Integrating climate information into green growth finance in Rwanda

Rwanda has made significant progress in financing local green growth initiatives. However, integrating climate risks into project design remains a challenge. SouthSouthNorth (SSN), under Future Climate For Africa (FCFA), is assisting Rwanda’s national climate and environment fund (FONERWA) to ensure that green growth projects consider the risks and opportunities that climate change presents.

Rwanda is at the forefront of promoting green growth initiatives in Africa, through its recently established environment and climate change fund, FONERWA. With a value of approximately US$49 million, FONERWA. has approved 33 projects across Rwanda with values between US$500,000 and US$5 million since 2014. The fund is open to both public and private sector applicants under the following investment priorities: conservation and sustainable management of natural resources; research & development, technology transfer and implementation; environment and climate change mainstreaming; and environmental impact assessment monitoring & enforcement.

FONERWA has the potential to play a leading role in attracting private sector investment for green growth initiatives that are climate resilient. However, Rwanda’s private sector has low awareness of climate risks and adaptation options. FONERWA has trained 723 prospective local applicants in proposal development, but the fund’s capacity to screen project proposals for climate risks remains limited.

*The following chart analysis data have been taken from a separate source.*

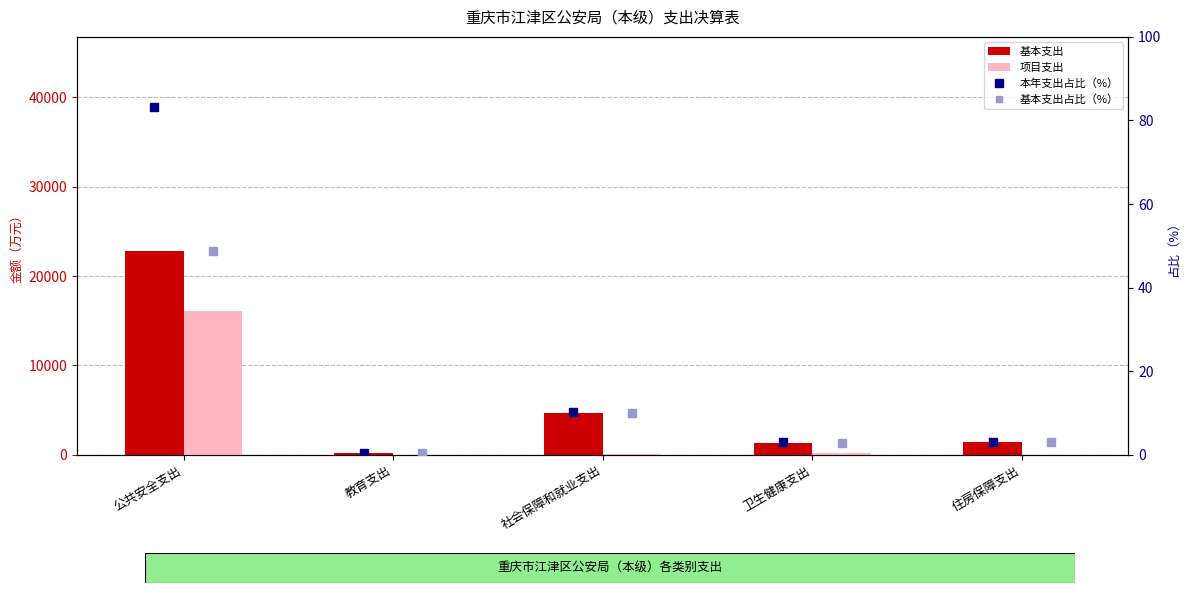

At which category is the sum across all series the highest?

公共安全支出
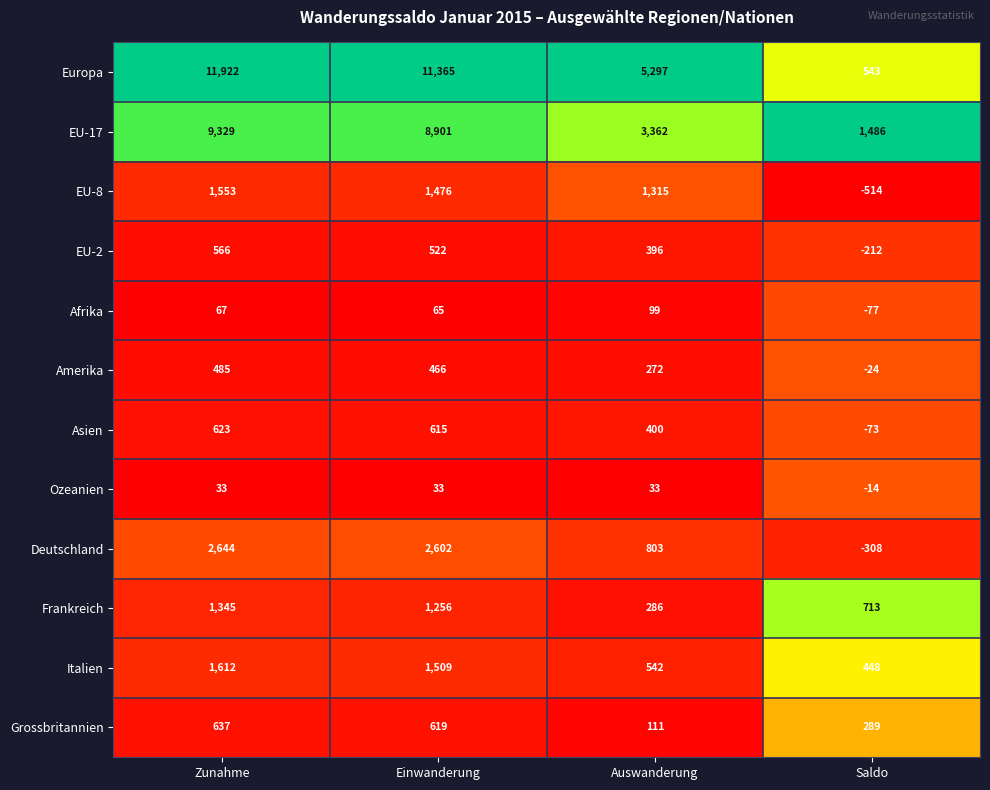

Count the number of data series in this chart.

12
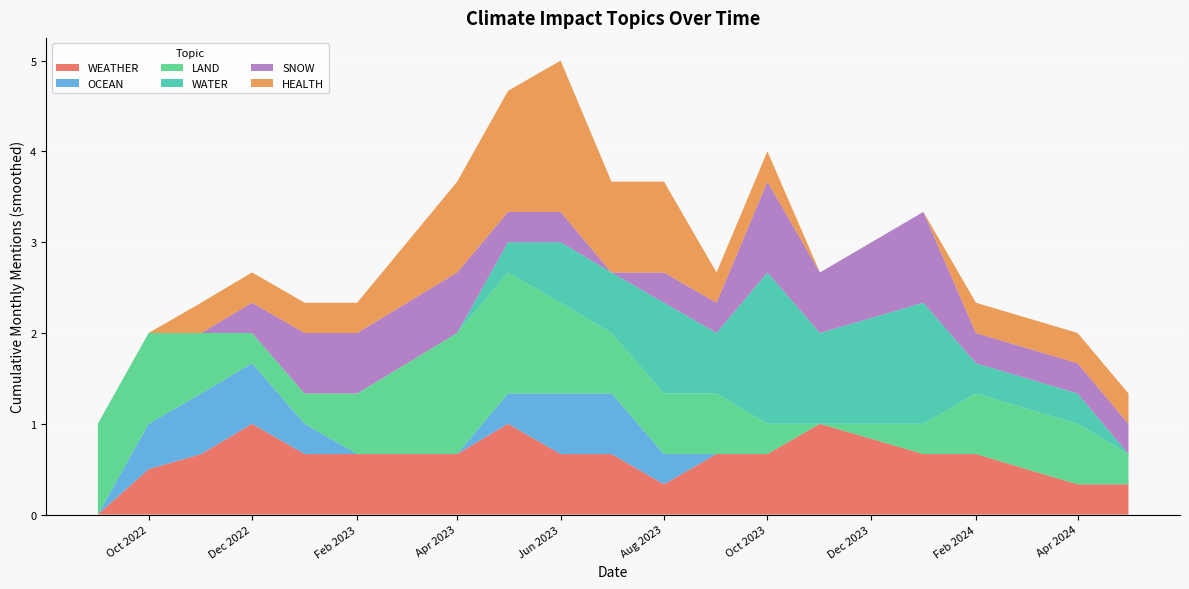

The value of WEATHER at Jun 2023 is 0.9. True or false?

False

There are many cases where funded projects are not considering or appropriately integrating current or future climate risks into project design. For example, some community based agricultural projects had not accounted for how climate change might affect the proposed agricultural investment, risking decline in crop yields or incorrect farming practices. This means that there is a potential risk of failure or sub-optimal return over project lifespans.

A central question for support to FONERWA is how to engage a small national fund, where there is limited additional funding for costly screening and adaptation design options, to consider climate risks and do “light touch” approaches to climate risk screening and adaptation.

There are two key parts to the solution: develop the capacity of the project appraisal team to perform a rudimentary screening, and provide them with information they can share with applicants to consider. Providing salient, legitimate, and accessible climate information to the project appraisal team and project applicants is a first step towards integrating appropriate adaptation options into project design.

The process of supporting FONERWA began with a simple factsheet on Rwanda’s climate, which was aimed at testing the type of climate information that the fund staff required. A subsequent workshop drew out rich discussions on the type of information FONERWA needs internally, and to communicate with the applicants. Workshop discussions highlighted the need for climate maps (historical and future) as well as detailed information on the impacts across various sectors. In order to make sense of the climate information, the impacts need to be relevant and succinct.

Following this, applicants received face-to-face advisory support as part of more general fund application process, in which climate risks were identified for the majority of proposals. This technical workshop further highlighted the need for a detailed understanding of climate impacts amongst the FONERWA staff as well as the project applicants. The projects were broadly categorised under the agriculture, energy, tourism, infrastructure and private sectors.

FONERWA coordinator Alex Mulisa officially opens the FCFA training workshop.


In order to address the lack of understanding around climate impacts, an agriculture decision support tool is being created. The tool consists of a collection of climate information (historical and future) as well as narratives that explain the impacts for six key export crops and livestock under different generalised climate scenarios. The tool will provide succinct and understandable information on linking the climate to practical impacts. This will help FONERWA appraisal staff to appropriately risk-screen projects, and assist project applicants to consider different climate risks and make sense of the complicated information around climate impacts.

Current SSN support is expected to continue through May 2018. Following the development of the impact narratives, the content will be “ground-truthed” by experts in-country, after which a training workshop will be held to facilitate the effective use of the tool prior to the FONERWA project application workshop. The workshop will be the space where FONERWA staff help applicants to identify risks (climate, financial etc.) and further develop their proposals.

It remains to be seen to what extent the provision of accessible, salient climate information influences project design and finance in a complex decision-making environment, and whether we can demonstrate its contribution towards climate resilient projects. A capacitated FONERWA could facilitate increased private sector investment, and public-private partnerships, in climate resilient projects.